Is anyone using Notes?
OK, maybe some of you out there are writing really inspiring messages via Notes … but usually I just see some abandoned effort to use Facebook as a diary sitting forgotten on someone’s page. At some point in college you maybe took to Notes to write some heart-wrenching plea for attention or talk about how much you seriously loved your friends. Whatever, you get my point: Notes were a half-hearted effort.
It’s sort of crazy how Facebook, being the largest social network in the world, doesn’t have a legitimate text blogging tool.
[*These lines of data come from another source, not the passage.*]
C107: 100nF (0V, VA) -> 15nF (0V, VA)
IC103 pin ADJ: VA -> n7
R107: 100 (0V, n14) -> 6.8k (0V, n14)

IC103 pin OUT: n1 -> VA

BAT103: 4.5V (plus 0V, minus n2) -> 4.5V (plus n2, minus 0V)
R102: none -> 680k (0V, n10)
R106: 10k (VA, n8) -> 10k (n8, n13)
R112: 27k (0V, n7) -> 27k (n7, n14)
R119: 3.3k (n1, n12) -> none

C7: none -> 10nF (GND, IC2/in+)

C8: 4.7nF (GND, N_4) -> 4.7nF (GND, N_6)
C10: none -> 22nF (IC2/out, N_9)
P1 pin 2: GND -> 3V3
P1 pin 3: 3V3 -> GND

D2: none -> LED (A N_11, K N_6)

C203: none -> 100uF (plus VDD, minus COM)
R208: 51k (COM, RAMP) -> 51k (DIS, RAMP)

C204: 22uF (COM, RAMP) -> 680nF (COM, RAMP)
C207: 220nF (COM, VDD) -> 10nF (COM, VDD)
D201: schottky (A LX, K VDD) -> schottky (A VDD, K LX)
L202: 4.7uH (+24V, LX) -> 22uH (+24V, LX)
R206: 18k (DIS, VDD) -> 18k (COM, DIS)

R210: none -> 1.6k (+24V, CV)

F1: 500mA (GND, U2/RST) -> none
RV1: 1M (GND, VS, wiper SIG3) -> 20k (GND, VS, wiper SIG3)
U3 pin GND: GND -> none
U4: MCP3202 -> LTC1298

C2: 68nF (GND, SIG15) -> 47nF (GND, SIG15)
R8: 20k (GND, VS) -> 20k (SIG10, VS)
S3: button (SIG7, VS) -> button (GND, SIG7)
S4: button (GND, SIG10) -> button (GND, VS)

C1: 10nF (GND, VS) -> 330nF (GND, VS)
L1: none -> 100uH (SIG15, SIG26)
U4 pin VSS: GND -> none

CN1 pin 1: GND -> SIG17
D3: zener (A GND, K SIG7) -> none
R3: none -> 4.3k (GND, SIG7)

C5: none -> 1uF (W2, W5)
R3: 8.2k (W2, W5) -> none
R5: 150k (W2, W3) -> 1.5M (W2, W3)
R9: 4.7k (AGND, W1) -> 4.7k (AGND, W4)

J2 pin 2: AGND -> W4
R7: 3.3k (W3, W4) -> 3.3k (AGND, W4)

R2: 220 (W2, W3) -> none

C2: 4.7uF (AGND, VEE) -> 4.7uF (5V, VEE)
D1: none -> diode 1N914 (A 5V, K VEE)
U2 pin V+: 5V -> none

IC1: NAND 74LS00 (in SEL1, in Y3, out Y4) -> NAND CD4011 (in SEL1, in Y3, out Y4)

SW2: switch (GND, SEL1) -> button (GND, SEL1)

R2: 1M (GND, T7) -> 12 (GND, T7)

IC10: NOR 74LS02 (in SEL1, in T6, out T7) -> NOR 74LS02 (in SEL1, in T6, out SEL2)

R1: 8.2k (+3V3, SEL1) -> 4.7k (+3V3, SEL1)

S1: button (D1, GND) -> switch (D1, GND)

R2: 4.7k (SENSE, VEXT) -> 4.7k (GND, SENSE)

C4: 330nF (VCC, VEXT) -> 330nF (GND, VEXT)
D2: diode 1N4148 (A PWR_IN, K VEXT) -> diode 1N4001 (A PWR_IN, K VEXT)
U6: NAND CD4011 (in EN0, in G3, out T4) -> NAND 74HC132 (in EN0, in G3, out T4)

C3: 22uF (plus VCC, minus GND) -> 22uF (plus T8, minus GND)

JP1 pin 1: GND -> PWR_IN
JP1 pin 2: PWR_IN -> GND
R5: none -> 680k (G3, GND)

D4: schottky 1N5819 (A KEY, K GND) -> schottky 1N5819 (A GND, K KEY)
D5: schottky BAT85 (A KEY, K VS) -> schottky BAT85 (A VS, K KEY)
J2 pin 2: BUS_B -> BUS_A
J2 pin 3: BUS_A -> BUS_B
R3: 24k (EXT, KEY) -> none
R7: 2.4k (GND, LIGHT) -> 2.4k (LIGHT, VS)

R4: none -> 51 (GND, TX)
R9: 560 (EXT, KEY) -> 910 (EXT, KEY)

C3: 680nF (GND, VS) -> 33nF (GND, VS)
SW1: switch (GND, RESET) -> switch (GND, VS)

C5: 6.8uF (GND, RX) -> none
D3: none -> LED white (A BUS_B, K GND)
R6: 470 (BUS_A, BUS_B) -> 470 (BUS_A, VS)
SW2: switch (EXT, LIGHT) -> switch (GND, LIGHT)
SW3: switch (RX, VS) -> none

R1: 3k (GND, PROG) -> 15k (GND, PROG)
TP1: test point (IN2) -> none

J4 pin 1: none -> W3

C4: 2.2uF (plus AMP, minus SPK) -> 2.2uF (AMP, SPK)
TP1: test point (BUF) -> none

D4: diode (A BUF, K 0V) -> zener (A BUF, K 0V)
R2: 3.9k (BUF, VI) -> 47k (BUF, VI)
Now, I understand the argument that social networks exist in this sort of post-blog realm; we’re uploading photos and status updates and check-ins that define our existence instead of long rambling pieces of text discussing them.
But if that’s the attitude Facebook’s going to take, then either kill off Notes or create a better blogging tool that lets you create multi-media entries. Because nobody’s going to read the novel you wrote that accompanies that photo album. Plus, it looks ugly.
App removal is the ever-living worst
I get it: Facebook wants me to have and use as many apps as possible. Using me as a source of data for other companies is its bread and butter, which is hardly a secret anymore. Problem is, that clean up time is a painful, torturous process.
You may not even realize how many apps you’ve accrued. Maybe you’re like me and need to install just about everything under the sun to see how the hell it works. Maybe you just succumb to peer pressure easily, and when someone invites you to play Candy Crush (I will never accept this, guys) you click yes; same goes for FarmVille and Birthday Calendar and god knows what else.
So when you go to uninstall, just know you’re going to go through the horrible, soul-crushing experience of uninstalling each app. One. By one. It is not fast and it is not fun – but you will be furious by the end of it! If you make it easier-than-easy for me to install this crap, Facebook, you should make the removal process similarly intuitive and fast. And there should absolutely be a way to delete more than one app at a time … seriously. You know I’m just going to quit after the first 15 seconds; that’s the goal, and that’s lame.
Pointlessness, thy name is News Feed
Oh News Feed, you are a cruel, cruel mistress. You’re so necessary to Facebook; you’re its epicenter. The News Feed is Facebook’s Town Hall, its water cooler. It’s your first stop and, according to plenty of research, where we spend the majority of our time on the site.
So that fact that it’s horribly, horribly broken is discouraging. There’s no sense in beating a dead horse: We’ve talked about the issues with Facebook’s News Feed many times, but it doesn’t seem like any improvement’s been made. In fact, in the last few months, I’ve seen more and more people complaining in my personal News Feed about these problems.
This all came zooming into focus this past weekend, when a full day after the Zimmerman verdict came in, I saw this roll into my News Feed:
Fantastic. You’re only about 20 hours late, Facebook! And in some cases, couldn’t this lead to some incredibly messed up situations? What if you waiting with anticipation about news regarding a sick loved one, and a post asking for everyone’s prayers and thoughts got so many likes that it flew to the top of your News Feed … but it was 15 hours old and in reality, the person had passed away? It’s a grim “what if,” but it’s an entirely plausible one.
A chronological News Feed might not be the answer, but clearly some sort of timeliness should be restored.